Éthiopie 12/2018

Aide à la subsistance pour des religieuses


L’ethnie des Gumuz vit dans l’ouest de l’Éthiopie dans la zone frontalière avec le Soudan. Jusqu’à il y a quelques années, la plupart des membres de cette ethnie étaient nomades. À la fin du 19e siècle et jusqu’au 20e siècle, de nombreux Gumuz ont été victimes d’arabes du Soudan qui faisaient du trafic d’esclaves.

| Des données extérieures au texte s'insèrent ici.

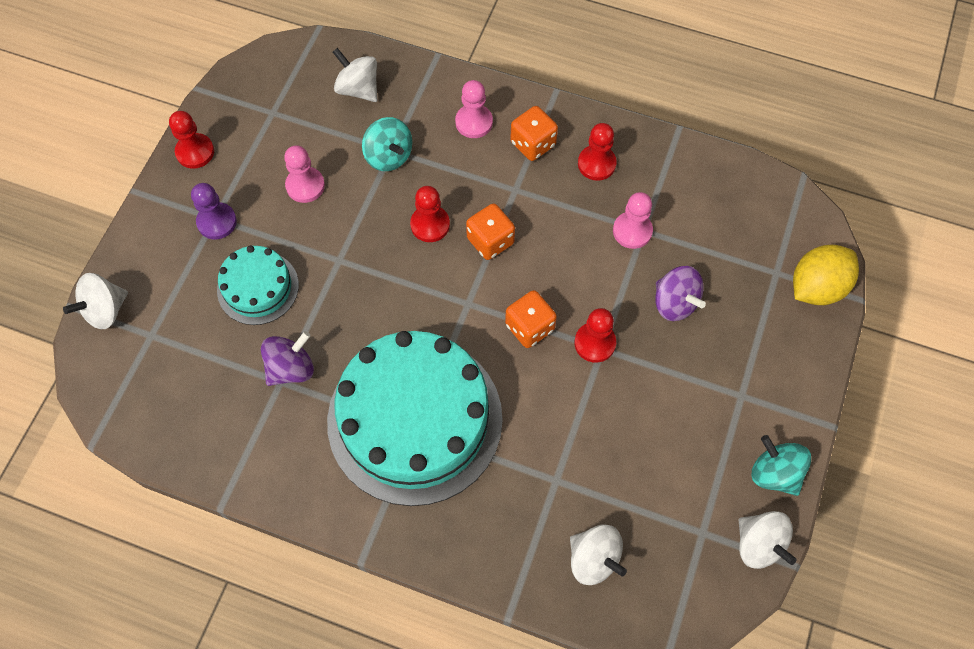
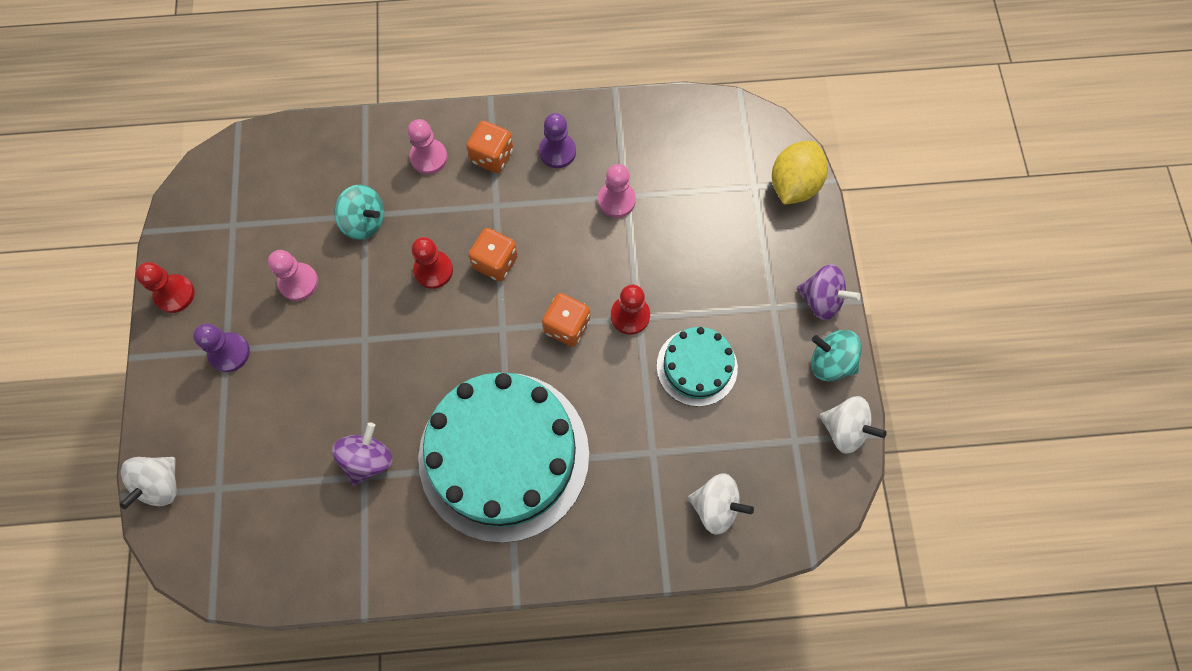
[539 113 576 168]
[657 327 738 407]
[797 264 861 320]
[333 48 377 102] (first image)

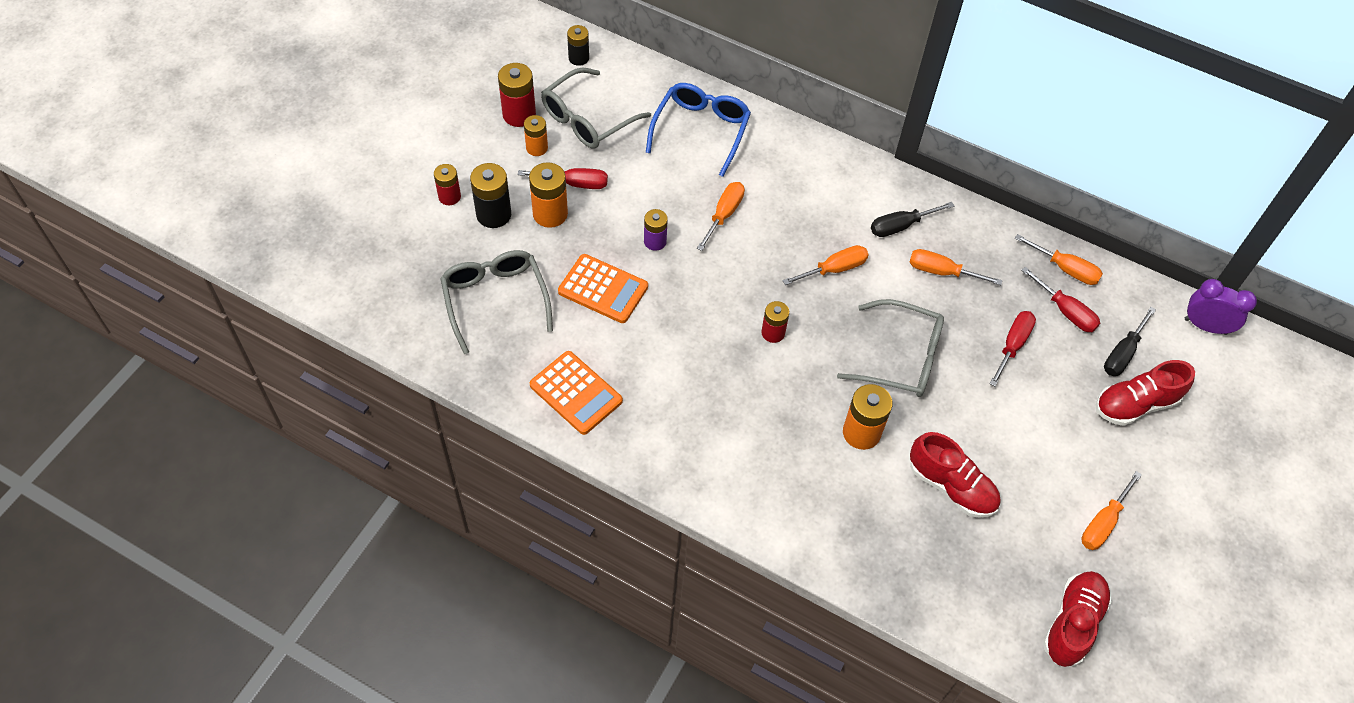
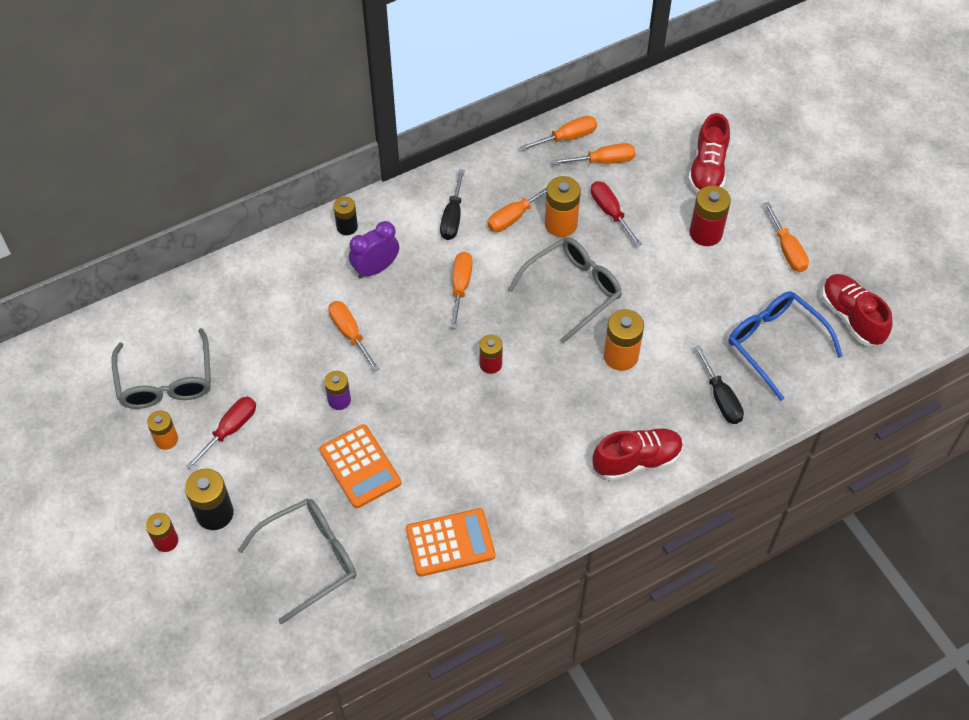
[238 498 356 624]
[319 424 401 508]
[333 197 358 235]
[349 221 399 279]
[545 176 581 237]
[552 143 636 165]
[592 428 683 481]
[690 185 731 246]
[694 345 744 424]
[728 292 843 401]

Les Gumuz vivent encore aujourd’hui dans une grande pauvreté. La vie des femmes est particulièrement difficile : elles doivent faire des travaux physiquement très pénibles, y compris quand elles sont enceintes. Étant donné que le sang des femmes enceintes est censé porter malheur à la famille, les femmes sont obligées de donner naissance à leurs enfants dans des endroits éloignés, comme par exemple au bord d’un fleuve ou dans la forêt, sans être aidées. Étant donné que de nombreuses filles sont mariées alors qu’elles sont encore très jeunes, leurs corps sont à peine matures à la première naissance. De plus, elles n’ont aucune expérience. Les accouchements sont donc souvent extrêmement longs et douloureux, accompagnés des complications fatales. Dans l’ensemble, la superstition détermine de grandes parties de la vie des femmes et leur cause beaucoup de souffrance et de peur.

Les Gumuz ne sont entrés en contact avec le Christianisme qu’il y a quelques années, mais la Bonne Nouvelle du Christ touche de plus en plus de cœurs. Beaucoup de Gumuz qui sont devenus sédentaires construisent leurs cabanes aussi près que possible de l’église, et de plus en plus d’entre eux veulent être baptisés. 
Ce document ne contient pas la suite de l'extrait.